I wish I could locate a discussion a few years ago - it may have been at Volokh Conspiracy, but I'm not finding it - asserting that confidence won out over correctness in many leadership situations, and wondering if there were an ev psych component to this.  It's entertaining to draw up leadership scenarios in the imagination and game out the results.  How do we get to where the food/trading spot/home fires are?  Being correct would seem to weigh heavily there.  Yet uncertainty might keep the tribe from acting at all, or at least, quickly enough; thus correctness would not enjoy a 100-0 advantage.  Just getting everyone started in some approximately accurate manner might be more valuable.  What is our strategy for this hunt/raid/battle? Same thing, and certainty might be even more important.  How shall this dispute among tribesmen be resolved? Folktales of many lands to the contrary, there isn't that much incentive to get this right, rather than just resolved. Sounding like one is right might be more important than actually being right.

That of course is only about the tribe's survival, a necessary but not sufficient condition of the survival of one's own genes.  Yet similar risks and rewards occur within the tribe in competition for resources. In those cases as well, being persuasive rather than correct might be the better strategy.  Persuasive, in this discussion, would include undermining or intimidating competitors, as well as inspiring confidence in the rest of the team.
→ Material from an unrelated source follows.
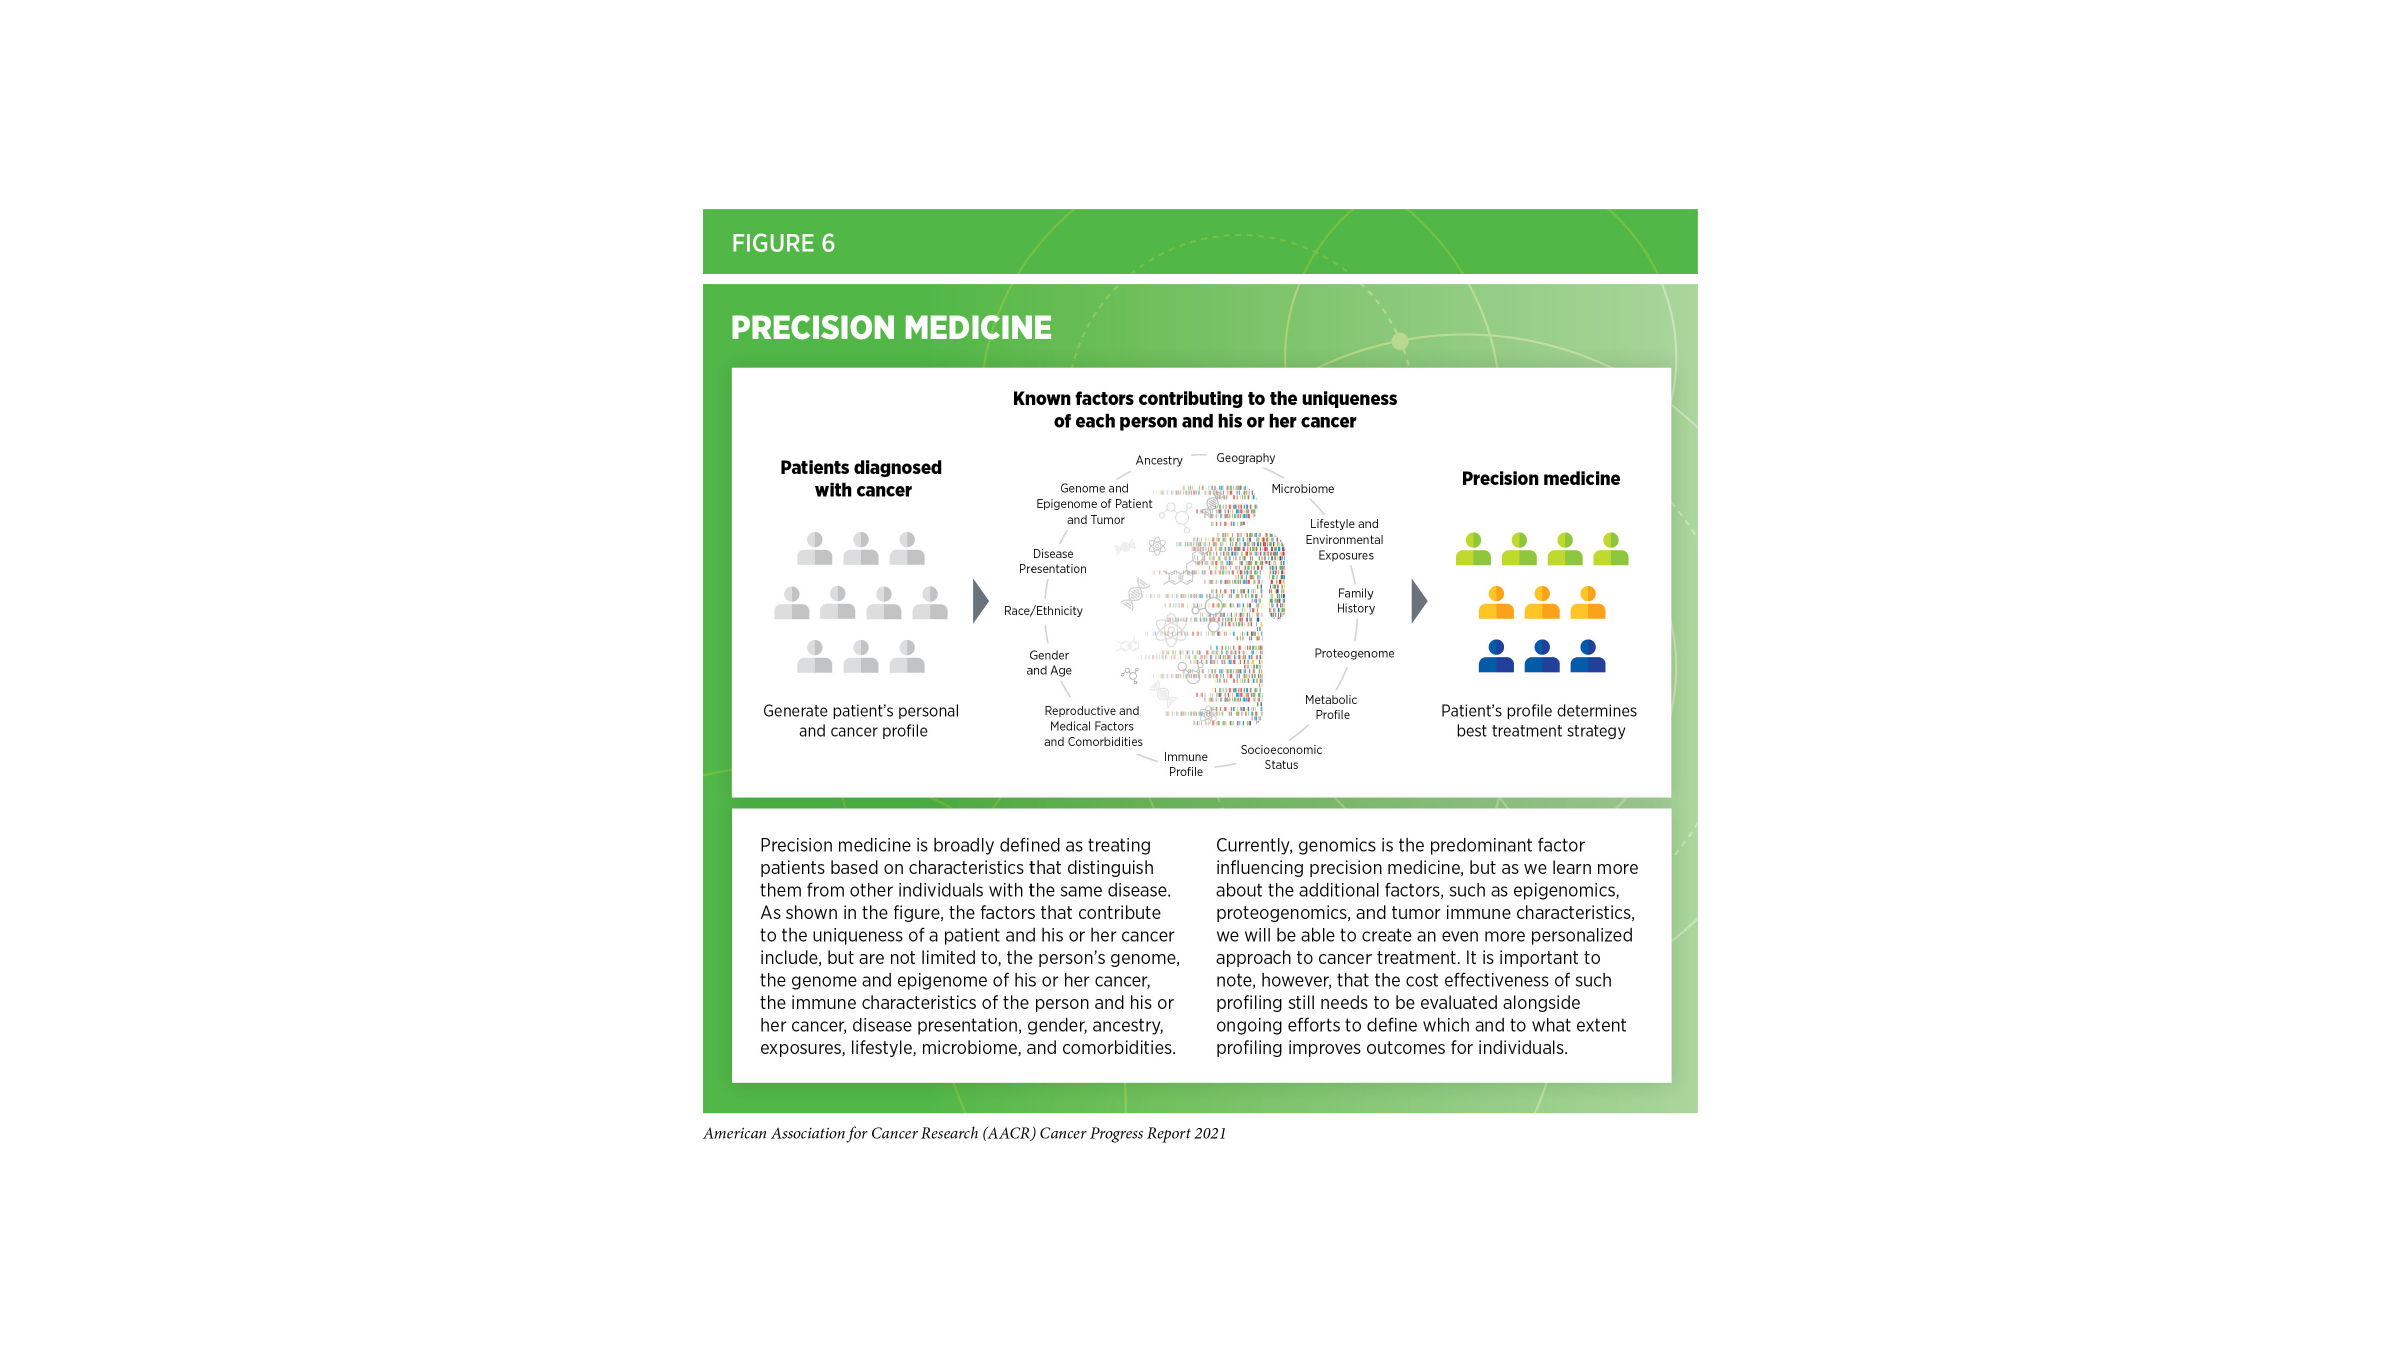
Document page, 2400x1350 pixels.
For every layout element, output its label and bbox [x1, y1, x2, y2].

BTW, the game board is different for women, and there is enormous variety, but I think the same correctness-confidence tradeoffs apply.

The equations may change a bit in the move to pastoral, then agricultural, then trade-and-industrial societies, but the uncomfortable reality remains.  It may be a better strategy to be convincing than to be wise.  In fact, that may be exactly what plays out in electoral politics.  We put our trust in a particular place - a party, a few news sources, a general ideology (Keynes' long-dead-economist), a half-dozen friends - and get along with our day from there.

With all that as introduction, James has interesting thoughts on our news sources.

Postscript: yes, I think it applies to academic and political debate as well.